**Excerpted passage**.
Have you ever installed and used Oracle Grid Infrastructure on RHEL 5x 32 bit server? Have you ever heard such an abbreviation as OOM?
Let me answer these questions first. Well, no I didn’t. Before a while ago.
The background is following – we had some Oracle Applications running on RHEL 4 32 bit with 32 GB RAM, when it was decided to upgrade and migrate to RHEL 5 32 bit with same memory amount. As a part of it, we also wanted to try out ACFS (ASM Cluster File System) (actually a part of an Oracle Cloud File System now after rebranding in January 2011) as a shared storage for application filesystem, which comes up together with Grid Infrastructure 11gR2 installation. So far, so good. Servers were delivered, it was time get the job done …
Basically, it was just a simple two-node cluster installation with ACFS created and shared between the nodes. Moreover, ACFS resource was also exported for some other servers using NFS protocol. After the installation it all looked cool and simple (and even working ). We had put out applications on ACFS and started testing. For my surprise, when I arrived at the office next morning, applications were down (hmm, someone might have stopped them for some reason – I thought). No problem, let’s start them up and continue working. The next morning even bigger surprise was waiting for me – one node got evicted and server rebooted. That looked a lot more serious to me, so I started investigating this. It didn’t took long to find the cause of this, one look in clusterware alert.log and another in server /var/log/messages brought me to something I’ve never seen before.

**Brief 1**.
Answer these questions from the Oracle Grid Infrastructure post:
(a) How much RAM did the servers have?
(b) Which protocol was used to export the ACFS resource to other servers?
(c) When did the rebranding that made ACFS part of Oracle Cloud File System take place?
**Brief 2**.
In the Oracle Grid Infrastructure post, replace "32 bit" with "64 bit" and write out the stretch from "Have you ever installed" through "a while ago.".
**Brief 3**.
Write the next part of the Oracle Grid Infrastructure post, picking up after its final sentence.
These records have no connection to the Oracle Grid Infrastructure post.

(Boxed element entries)
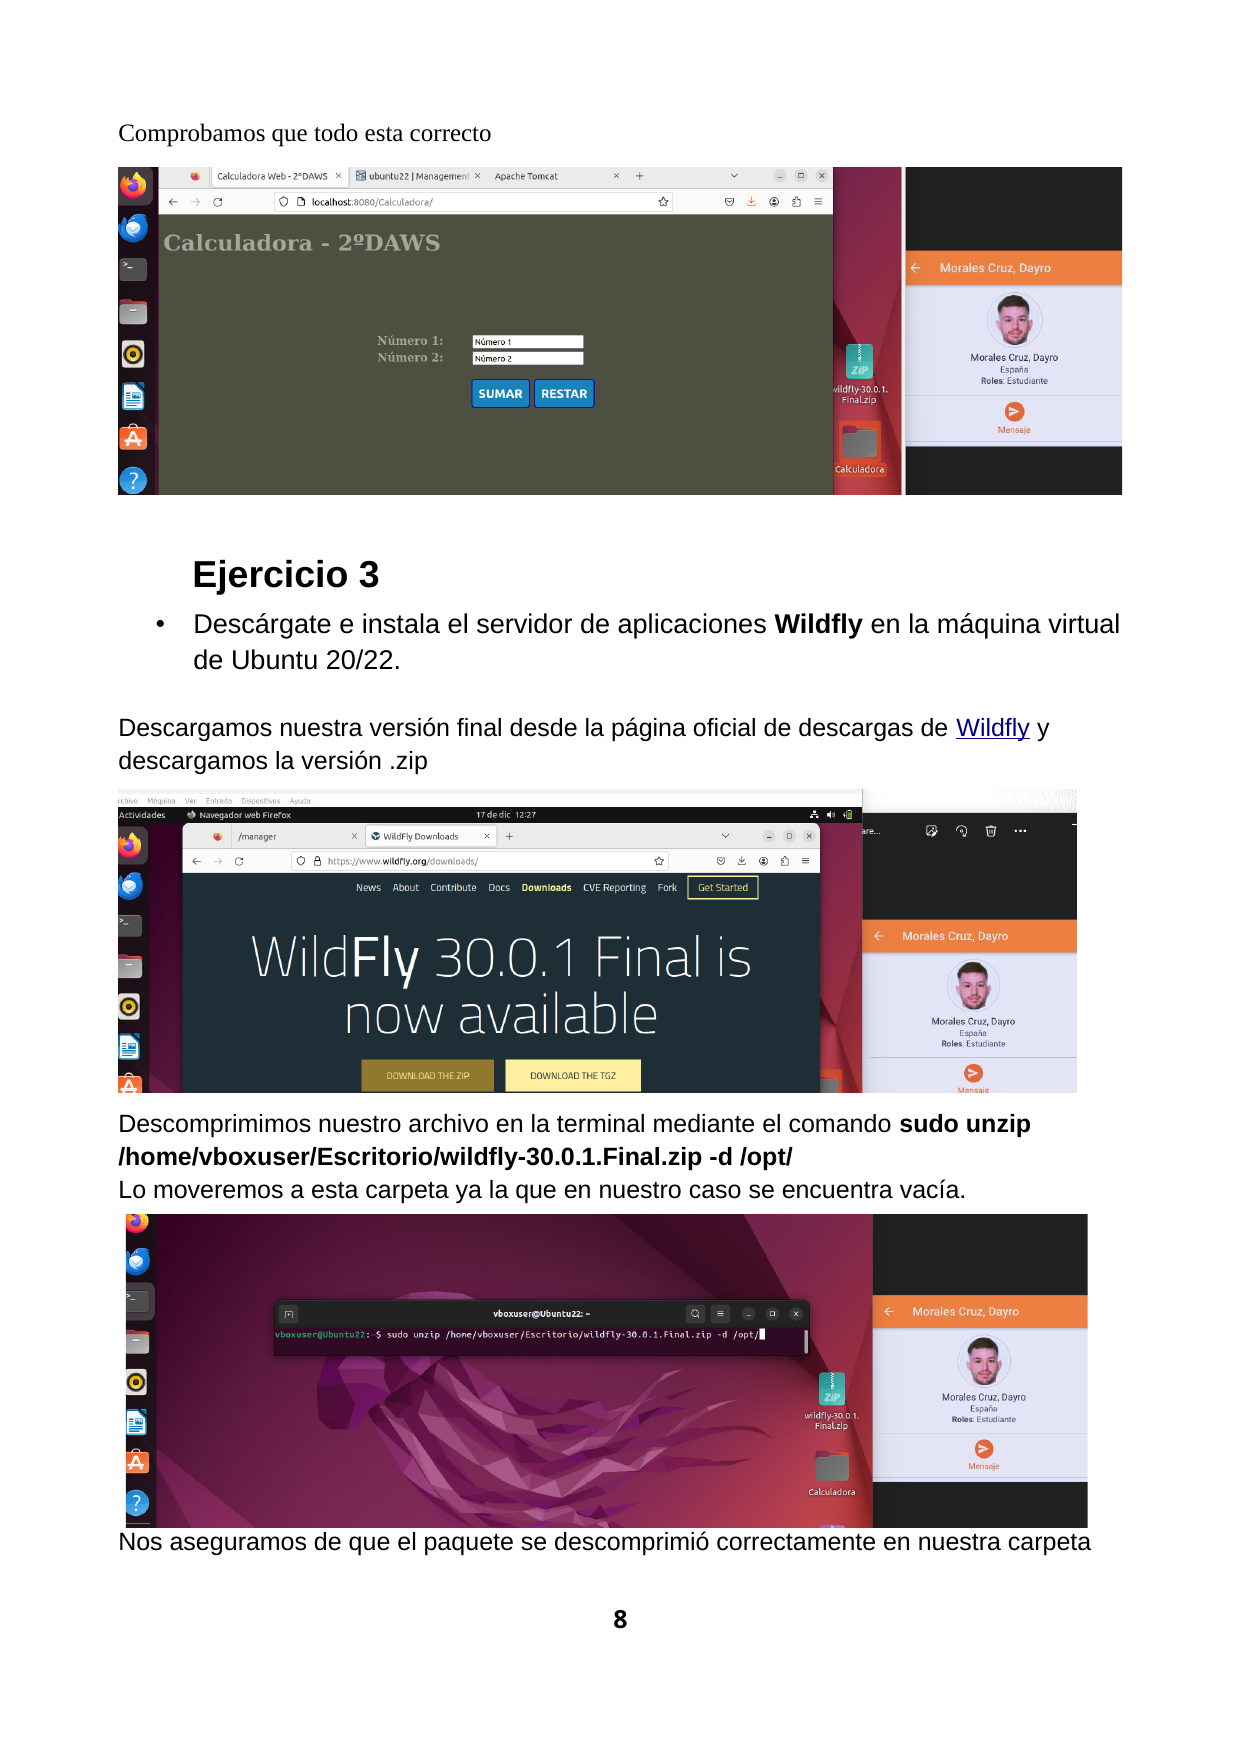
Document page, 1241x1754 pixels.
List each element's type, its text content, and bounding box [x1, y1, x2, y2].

picture [125, 1214, 1088, 1528]
picture [118, 167, 1123, 495]
text Lo moveremos a esta carpeta ya la que en nuestro caso se encuentra vacía. [118, 1175, 1122, 1204]
list Descárgate e instala el servidor de aplicaciones Wildfly en la máquina virtual de Ubuntu 20/22. [156, 608, 1122, 675]
text Descargamos nuestra versión final desde la página oficial de descargas de Wildfly y descargamos la versión .zip [118, 713, 1122, 775]
text [118, 495, 1122, 523]
text Comprobamos que todo esta correcto [118, 118, 1122, 167]
text Descomprimimos nuestro archivo en la terminal mediante el comando sudo unzip /home/vboxuser/Escritorio/wildfly-30.0.1.Final.zip -d /opt/ [118, 1109, 1122, 1171]
subtitle Ejercicio 3 [118, 552, 1122, 596]
text Nos aseguramos de que el paquete se descomprimió correctamente en nuestra carpeta [118, 1241, 1122, 1556]
picture [118, 789, 1077, 1093]
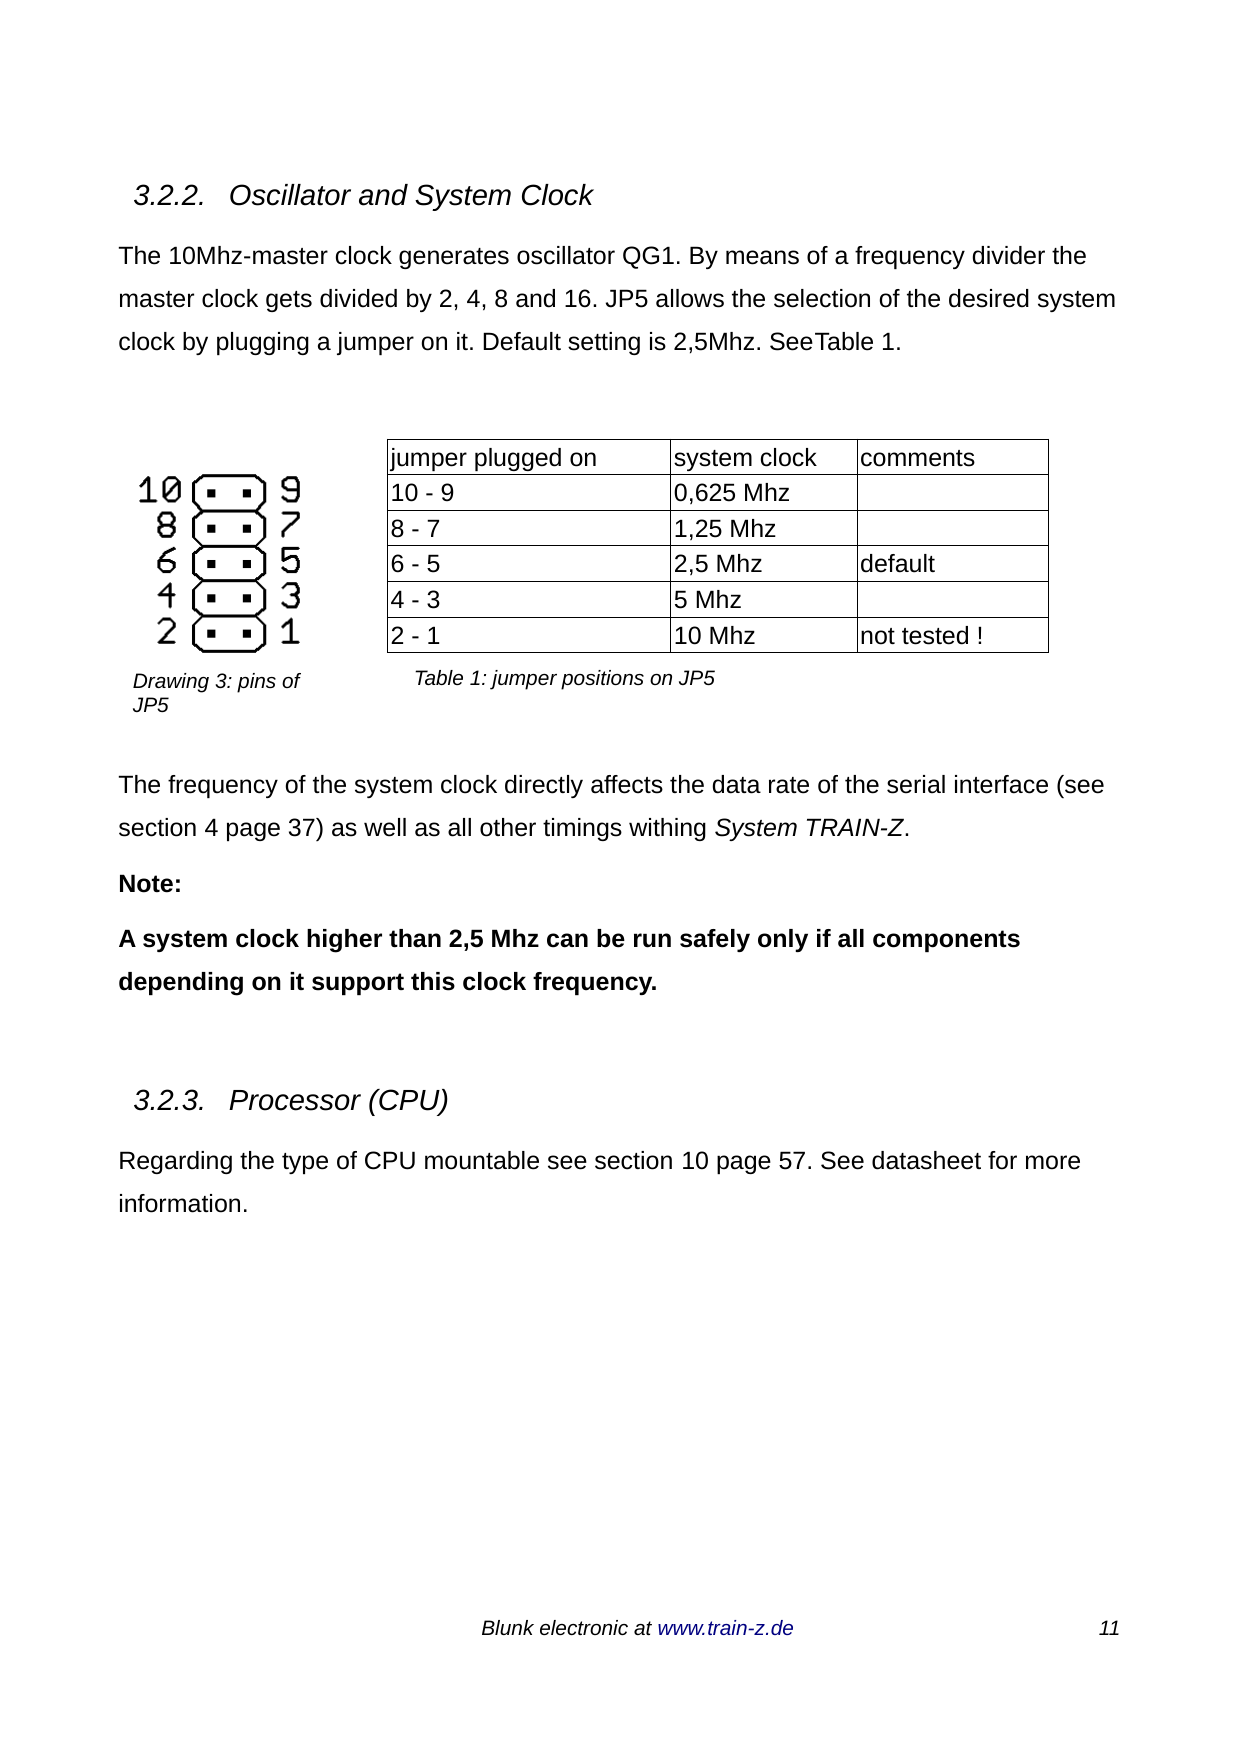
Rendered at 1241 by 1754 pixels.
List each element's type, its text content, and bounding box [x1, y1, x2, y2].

table_cell 2 - 1 [388, 618, 670, 652]
text Note: [118, 869, 1122, 897]
text Table 1: jumper positions on JP5 [310, 666, 1122, 690]
table_header system clock [671, 440, 857, 474]
table_cell 2,5 Mhz [671, 546, 857, 581]
table_cell 4 - 3 [388, 582, 670, 617]
table_cell [858, 511, 1048, 545]
table_header comments [858, 440, 1048, 474]
table_cell 1,25 Mhz [671, 511, 857, 545]
table_cell 0,625 Mhz [671, 475, 857, 510]
table_cell default [858, 546, 1048, 581]
text Regarding the type of CPU mountable see section 10 page 59. See datasheet for more information. [118, 1146, 1122, 1218]
text The 10Mhz-master clock generates oscillator QG1. By means of a frequency divider the master clock gets divided by 2, 4, 8 and 16. JP5 allows the selection of the desired system clock by plugging a jumper on it. Default setting is 2,5Mhz. SeeTable 1. [118, 241, 1122, 356]
table_cell not tested ! [858, 618, 1048, 652]
table_cell 5 Mhz [671, 582, 857, 617]
table_header jumper plugged on [388, 440, 670, 474]
table_cell [858, 582, 1048, 617]
table_cell [858, 475, 1048, 510]
table_cell 10 - 9 [388, 475, 670, 510]
table_cell 8 - 7 [388, 511, 670, 545]
picture [132, 453, 310, 669]
table_cell 10 Mhz [671, 618, 857, 652]
text A system clock higher than 2,5 Mhz can be run safely only if all components depending on it support this clock frequency. [118, 924, 1122, 996]
table_cell 6 - 5 [388, 546, 670, 581]
subtitle Oscillator and System Clock [133, 178, 1122, 212]
subtitle Processor (CPU) [133, 1083, 1122, 1117]
text Drawing 3: pins of JP5 [133, 669, 310, 717]
text The frequency of the system clock directly affects the data rate of the serial interface (see section 4 page 39) as well as all other timings withing System TRAIN-Z. [118, 770, 1122, 842]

**Right answer 1**.
(a) 32 GB
(b) NFS
(c) January 2011

**Right answer 2**.
Have you ever installed and used Oracle Grid Infrastructure on RHEL 5x 64 bit server? Have you ever heard such an abbreviation as OOM?
Let me answer these questions first. Well, no I didn’t. Before a while ago.

**Right answer 3**.
kernel: Out of memory: Killed process 24735, UID 1200, (oracle). kernel: [Oracle ADVM] The ASM instance terminated unexpectedly. All ADVM volumes will be taken offline. You must close all applications using these volumes and unmount the file systems. After restarting the instance, you may need to re-enable the volumes for use. syslogd 1.4.1: restart. kernel: klogd 1.4.1, log source = /proc/kmsg started.
So it’s been clearly shown that something have killed cluster heartbeat process on one of the nodes which caused the restart.
Looking deeper in the log file I’ve found something more:
kernel: oracle invoked oom-killer: gfp_mask=0xd0, order=0, oomkilladj=0 kernel: [<c045af33>] out_of_memory+0x72/0x1a3 kernel: [<c045c49a>] __alloc_pages+0x24e/0x2cf kernel: [<c045c540>] __get_free_pages+0x25/0x31 kernel: [<c04a8814>] proc_file_read+0x74/0x224 kernel: [<c044a993>] audit_syscall_entry+0x18f/0x1b9 kernel: [<c04a87a0>] proc_file_read+0x0/0x224 kernel: [<c0476330>] vfs_read+0x9f/0x141 kernel: [<c04767b6>] sys_read+0x3c/0x63 kernel: [<c0404f4b>] syscall_call+0x7/0xb
My first reaction was like why? (out-of-memory with no consumption at all?) And what’s that oom-killer?
It appeared that there is a lot of information about that in internet and even MoS has it [Doc ID 452000.1].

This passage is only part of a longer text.